• Text block
---

= Joseph Gabel =

French philosopher and sociologist

Joseph Gabel (12 July 1912 in Budapest – 15 June 2004 in Paris) was a French Hungarian-born sociologist and philosopher. His work was always strongly influenced by Marxism; he was against Stalinism and critical of the work of Louis Althusser.

== Biography ==
He left Hungary because of a Numerus Clausus for Jewish citizens and first studied Psychopathology with Eugène Minkowski, then he turned to Sociology (he was mainly influenced by Karl Mannheim and Georg Lukács). He taught at the Mohammed-V University of Rabat from 1965 to 1971, and at Amiens University from 1971 to 1980.

In 1962, he published his most important work: False Consciousness: An Essay on Reification. From the standpoint of psychopathology, this study works to synthesize Marxist notions of "false consciousness" and reification with the study of schizophrenia. In the following years, Gabel's works stressed the analysis of ideologies and marxist theory of alienation (The Sociology of Alienation, 1971; Idéologies 1974 - 1978; Alienation Today, 1974). Gabel also wrote the articles "Utopia" and "Ideology" in the Encyclopedia Universalis and he was one of the only French specialists on Karl Mannheim.

---

• Provided material

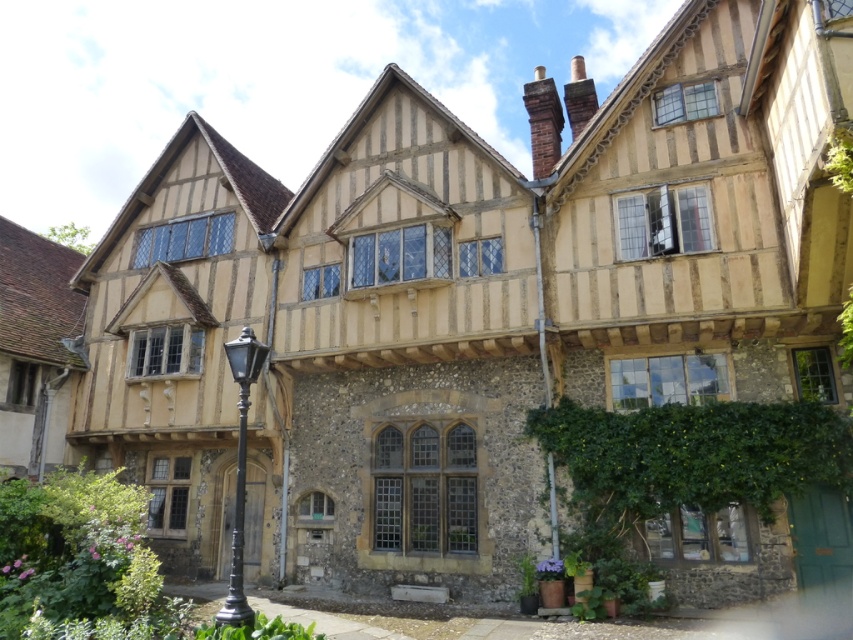
You are a visitor standing in front of the half timbered building. You notice the green leafy ivy at lower right and the black polished metal lamp post at lower left. Which object is taller?

The green leafy ivy at lower right has a lesser height compared to the black polished metal lamp post at lower left, so the black polished metal lamp post at lower left is taller.

You are standing at the entrance of the half timbered building and want to take a photo of the green leafy ivy at lower right. Where should you position yourself to capture it in the frame?

The green leafy ivy at lower right is located at coordinates point [692,456], so you should position yourself to the right side of the building and slightly towards the lower part to capture it in the frame.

---

• Given task 1
From the article on Joseph Gabel, extract the passage that begins at the words "French philosopher and" and stops after "of Louis Althusser.".
• Given task 2
According to the article on Joseph Gabel, which university did he teach at from 1965 to 1971?
The data has nothing to do with the article on Joseph Gabel.

• Reply 1
French philosopher and sociologist

Joseph Gabel (12 July 1912 in Budapest – 15 June 2004 in Paris) was a French Hungarian-born sociologist and philosopher. His work was always strongly influenced by Marxism; he was against Stalinism and critical of the work of Louis Althusser.

• Reply 2
The Mohammed-V University of Rabat.